Kannagi, by former Type Moon artist Eri Takenashi has had a chequered history. After first being published in Comic Rex in 2006, not only achieving wide acclaim (as well as a loyal fan-base) but also getting that holy grail for all mangaka - an anime adaptation - the series went into hiatus after six volumes due to Eri suffering(according to official channels) from severe health issues, although as I write this plans are under way to restart the series, which should not affect this western release via Bandai Entertainment.
The series follows high school student Jin Mikuriya who, after hearing that the local Shinto temple is closing and its sacred tree (called a "shinboku" and said to house the local deity Kannagi) is to be cut down, decides to use part of it to make a wooden statue in the image of Kannagi. The last thing that Jin expected though was for Kannagi to actually appear from his wooden carving!
This is the least of his problems however, as it turns out that Kannagi, now bereft of her shinboku and worshippers from the temple, is drastically reduced in power and stature – a situation that would be grave enough if it weren’t for the fact that one of Kannagi's responsibilities as a local deity was to contain what seem at first to be the local “bad guys” of this series; beings of negative energy or “defilement” whose touch (and indeed mere presence) can cause calamity and woe to whoever is nearby.
Under this conceptual umbrella, the majority of the first volume is used as set-up – Jin (who we discover early on has the ability to see the "defilement") offers to help Kannagi in hunting down and eliminating them, using of all things a modified toy magical girl staff. Later on we are introduced to that staple of manga series – fellow high school student and female childhood friend Tsugumi Aoba, whose crush on Jin is almost derailed by the arrival of Kannagi. To Takenashi's credit the latter character resists the trope of a love triangle by not only assuming the identity of Jin's step sister, but also by later on telling her that not only is she not interested in Jin but that Jin also has feelings for Tsugumi. However at the end of the volume a mysterious nun called Zange-chan appears who is not only all too eager to move in on Kannagi's patch, but whose connection to Kannagi herself will have consequences for everyone involved...
Fortunately the artwork throughout this volume is of quite a high calibre, with all the characters well proportioned and detailed and no accidental deviation from panel to panel (except where it's done for the sake of comedy).
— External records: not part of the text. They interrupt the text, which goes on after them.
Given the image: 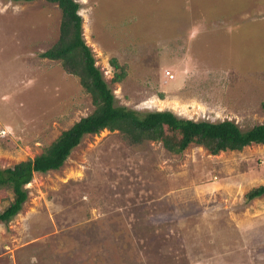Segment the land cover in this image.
I'll return each mask as SVG.
<instances>
[{
    "label": "rangeland",
    "instance_id": "rangeland-1",
    "mask_svg": "<svg viewBox=\"0 0 264 264\" xmlns=\"http://www.w3.org/2000/svg\"><path fill=\"white\" fill-rule=\"evenodd\" d=\"M76 1L118 106L264 124V0ZM61 13L0 0L1 168L35 159L95 110L80 78L42 57ZM113 58L127 67L119 84ZM262 185L261 145L212 155L192 143L177 155L162 142L129 148L118 132L87 135L61 169L34 174L21 212L0 224V264H264V195L245 198Z\"/></svg>",
    "mask_w": 264,
    "mask_h": 264
},
{
    "label": "trees",
    "instance_id": "trees-1",
    "mask_svg": "<svg viewBox=\"0 0 264 264\" xmlns=\"http://www.w3.org/2000/svg\"><path fill=\"white\" fill-rule=\"evenodd\" d=\"M8 1L16 3L38 0ZM44 1L58 5L62 18L57 43L43 53L42 57L62 61L66 73L78 76L81 85L91 96L95 110L64 131L35 159L9 168L0 167V192L12 195V199H4L0 207V224H8L21 212L28 200L25 187L32 182L34 174H46L61 169L87 135H99L106 130L118 132L121 140L129 148L140 149L147 142H162L169 152L177 155L183 153L192 143L206 148L212 155L228 151L241 152L251 145L264 146V124L244 131L232 121L218 123L208 120L195 121L179 117L171 111L141 114L118 106L111 88L95 67L91 50L82 40L81 4L76 0ZM109 64L114 72L112 82L122 83L127 76V67L121 66L115 58L111 59ZM167 72L171 74L170 71ZM172 76L175 77L173 74ZM167 128L182 132L180 142L166 138ZM263 195L264 185L252 189L245 198L246 201H250ZM95 201V197H91V203Z\"/></svg>",
    "mask_w": 264,
    "mask_h": 264
},
{
    "label": "built area",
    "instance_id": "built-area-1",
    "mask_svg": "<svg viewBox=\"0 0 264 264\" xmlns=\"http://www.w3.org/2000/svg\"><path fill=\"white\" fill-rule=\"evenodd\" d=\"M166 75L170 76L171 74L169 72L166 73ZM171 78H173V76L171 75ZM4 132H2L3 134Z\"/></svg>",
    "mask_w": 264,
    "mask_h": 264
}]
</instances>
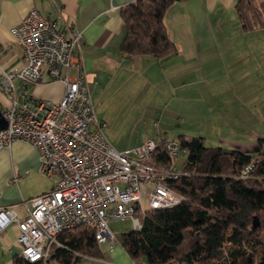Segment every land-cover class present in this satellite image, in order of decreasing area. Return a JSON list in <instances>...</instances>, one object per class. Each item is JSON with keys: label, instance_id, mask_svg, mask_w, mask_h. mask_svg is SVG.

The manner in which this volume is written exhibits the rare talent of being able to switch from a light-hearted comedy scene to a more serious scene without appearing forced or contrived. None of the characters are written as lazy stereotypes, with each having their own personalities and traits, which as a result means the characters feel realistic and could be expected to be found In any Japanese high school - well, with some exceptions obviously.
Finally, the English translation from Bandai Entertainment is well executed and thought out, particularly with regards to Kannagi herself sporting a child-like mentality one moment before switching almost instantly into a cultured, formal speech that you might expect from a goddess the next. The volume is finished off with a well-researched translation page which also gives a basic heads-up on Shintoism (which much of the series' plot and background is based upon).
All in all, despite being primarily a set up for later plot lines, this first volume gives promise of greater things to come... well, goddess willing.